E se houvesse outro caminho para a hipersanidade, um que, comparado com a loucura, fosse menos temível, menos perigoso e menos prejudicial? E se, para além de um caminho difícil, houvesse também uma estrada cheia de pétalas perfumadas? Afinal de contas, Diógenes não enlouqueceu propriamente. Nem outros hipersanos, como Sócrates e Confúcio, embora o Buda tenha sofrido, no início, com o que hoje poderia ser classificado como depressão.
Para além de Jung, existem alguns exemplos modernos de hipersanidade? Sim, aqueles que escaparam da caverna das sombras de Platão, mas esses estavam relutantes em rastejar de novo para lá e envolver-se nos assuntos dos homens e a maioria das pessoas hipersanas, em vez de cortejar os holofotes da fama, prefere os seus jardins resguardados.

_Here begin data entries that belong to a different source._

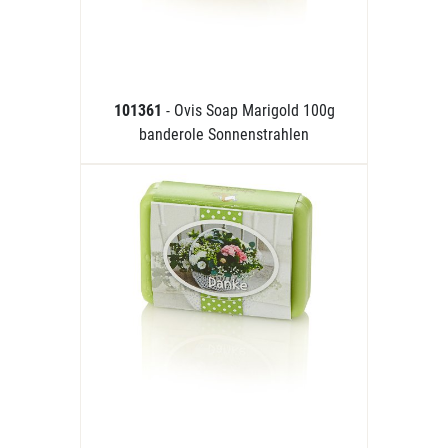
101361
- Ovis Soap Marigold 100g
banderole Sonnenstrahlen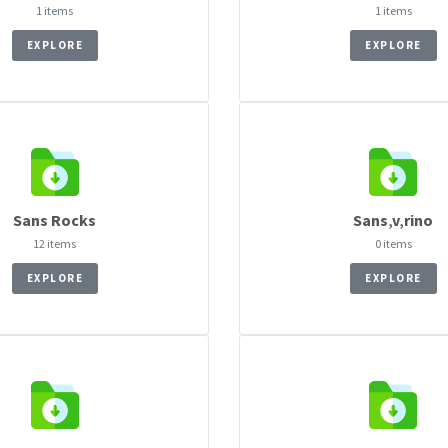
1 items
1 items
EXPLORE
EXPLORE
Sans Rocks
Sans‚v‚rino
12 items
0 items
EXPLORE
EXPLORE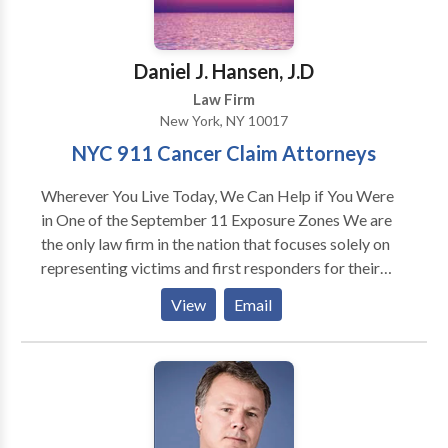
strength and compassion and understands the ins and
outs of the prosecutor's office, to give unique insight
in how to best protect her clients. The Law Offices of
Daniel J. Hansen, J.D
Julie Rendelman, LLC, is open 24 hours, 7 days a week
Law Firm
and is available for a free consultation.
New York, NY 10017
NYC 911 Cancer Claim Attorneys
Wherever You Live Today, We Can Help if You Were
in One of the September 11 Exposure Zones We are
the only law firm in the nation that focuses solely on
representing victims and first responders for their
9/11 related illnesses – and our attorneys were with
View
Email
you and your families from the beginning. Three
weeks after September 11th, 2001, Hansen and
Rosasco partner Troy Rosasco received a call from a
widow who lost her husband when the Towers came
down. He took her case and represented her and her
children for free. The family got all the compensation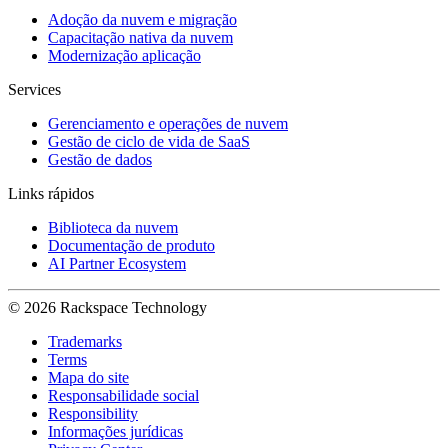
Adoção da nuvem e migração
Capacitação nativa da nuvem
Modernização aplicação
Services
Gerenciamento e operações de nuvem
Gestão de ciclo de vida de SaaS
Gestão de dados
Links rápidos
Biblioteca da nuvem
Documentação de produto
AI Partner Ecosystem
© 2026 Rackspace Technology
Trademarks
Terms
Mapa do site
Responsabilidade social
Responsibility
Informações jurídicas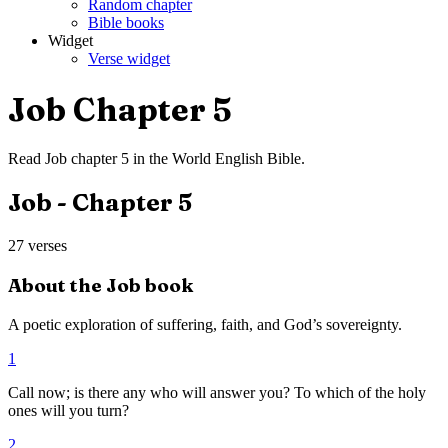
Random chapter
Bible books
Widget
Verse widget
Job
Chapter
5
Read
Job
chapter
5
in the
World English Bible
.
Job
- Chapter
5
27
verses
About the
Job
book
A poetic exploration of suffering, faith, and God’s sovereignty.
1
Call now; is there any who will answer you? To which of the holy
ones will you turn?
2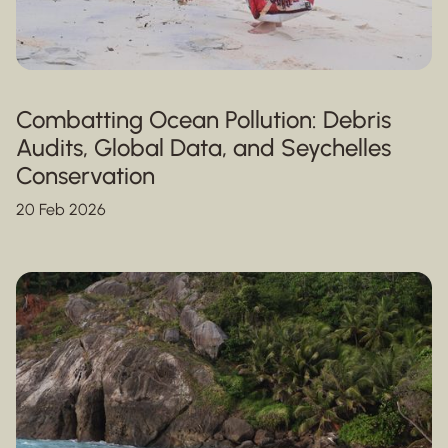
Combatting Ocean Pollution: Debris
Audits, Global Data, and Seychelles
Conservation
20 Feb 2026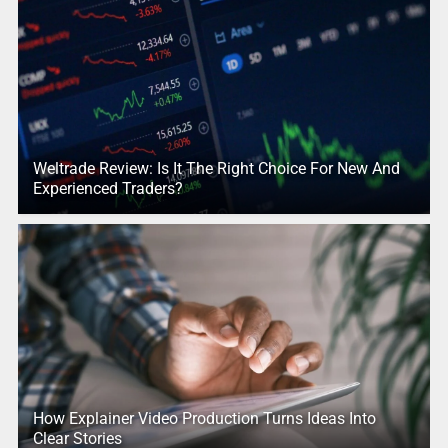
Weltrade Review: Is It The Right Choice For New And
Experienced Traders?
How Explainer Video Production Turns Ideas Into
Clear Stories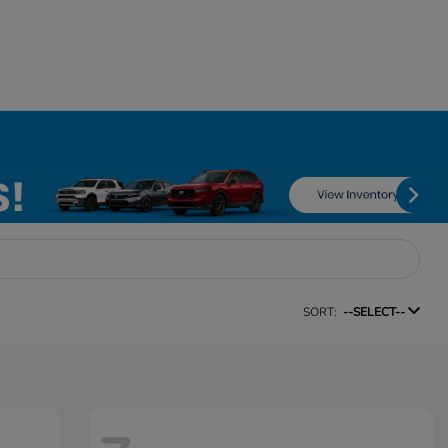
SORT:
--SELECT--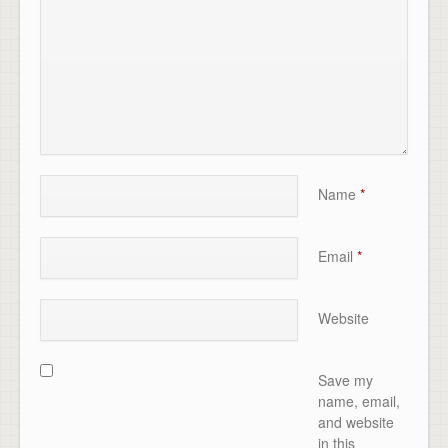
Name
*
Email
*
Website
Save my
name, email,
and website
in this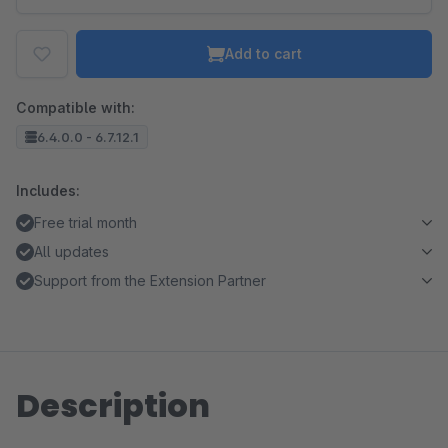
Add to cart
Compatible with:
6.4.0.0 - 6.7.12.1
Includes:
Free trial month
All updates
Support from the Extension Partner
Description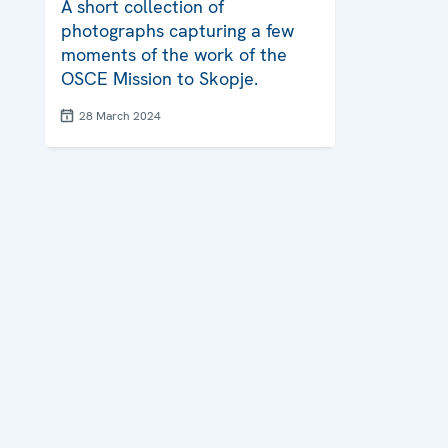
A short collection of
photographs capturing a few
moments of the work of the
OSCE Mission to Skopje.
28 March 2024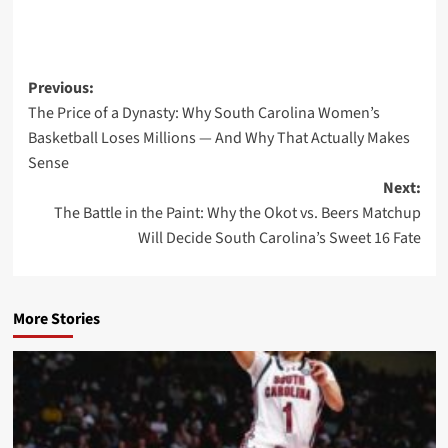
Post
Previous:
The Price of a Dynasty: Why South Carolina Women’s
navigation
Basketball Loses Millions — And Why That Actually Makes
Sense
Next:
The Battle in the Paint: Why the Okot vs. Beers Matchup
Will Decide South Carolina’s Sweet 16 Fate
More Stories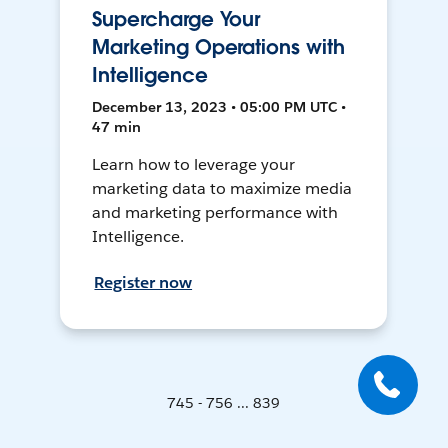
Supercharge Your
Marketing Operations with
Intelligence
December 13, 2023 • 05:00 PM UTC •
47 min
Learn how to leverage your
marketing data to maximize media
and marketing performance with
Intelligence.
Register now
745 - 756 ... 839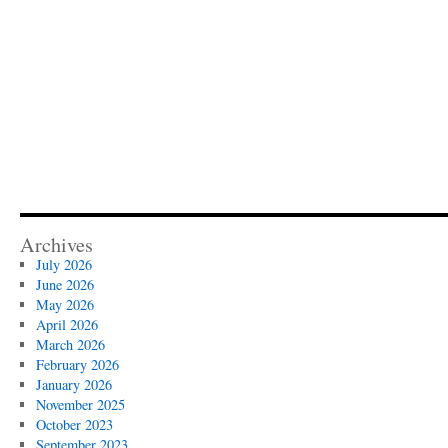
Archives
July 2026
June 2026
May 2026
April 2026
March 2026
February 2026
January 2026
November 2025
October 2023
September 2023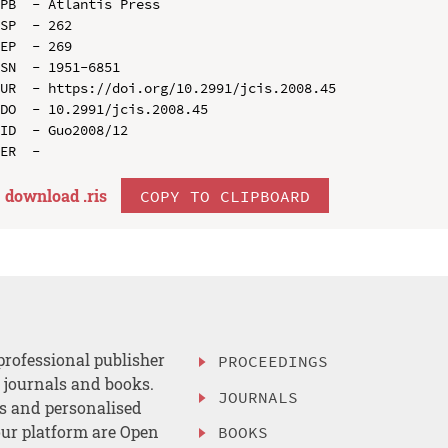
PB  - Atlantis Press

SP  - 262

EP  - 269

SN  - 1951-6851

UR  - https://doi.org/10.2991/jcis.2008.45

DO  - 10.2991/jcis.2008.45

ID  - Guo2008/12

download .
ris
COPY TO CLIPBOARD
professional publisher
PROCEEDINGS
, journals and books.
JOURNALS
es and personalised
ur platform are Open
BOOKS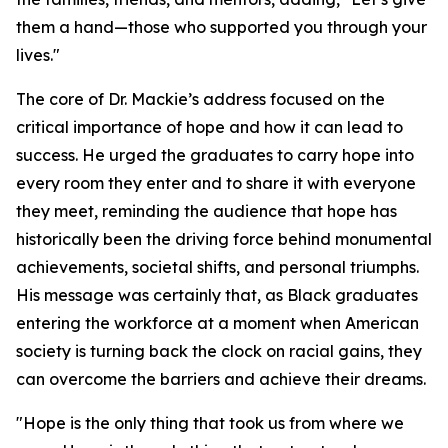
them a hand—those who supported you through your
lives."
The core of Dr. Mackie’s address focused on the
critical importance of hope and how it can lead to
success. He urged the graduates to carry hope into
every room they enter and to share it with everyone
they meet, reminding the audience that hope has
historically been the driving force behind monumental
achievements, societal shifts, and personal triumphs.
His message was certainly that, as Black graduates
entering the workforce at a moment when American
society is turning back the clock on racial gains, they
can overcome the barriers and achieve their dreams.
"Hope is the only thing that took us from where we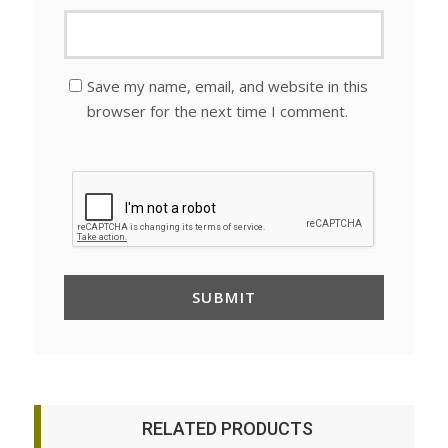
Save my name, email, and website in this
browser for the next time I comment.
RELATED PRODUCTS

Poucos sobem à notoriedade pela diferença que se sentiam obrigados a fazer, pessoas como Nelson Mandela e Temple Grandin. E os hipersanos ainda estão entre nós: desde o Dalai Lama até Jane Goodall, há muitos candidatos. Embora possam parecer viver num mundo próprio, isto deve-se apenas ao facto de se terem aprofundado mais na forma como as coisas são, do que aquelas pessoas 'sãs' que vivem à sua volta.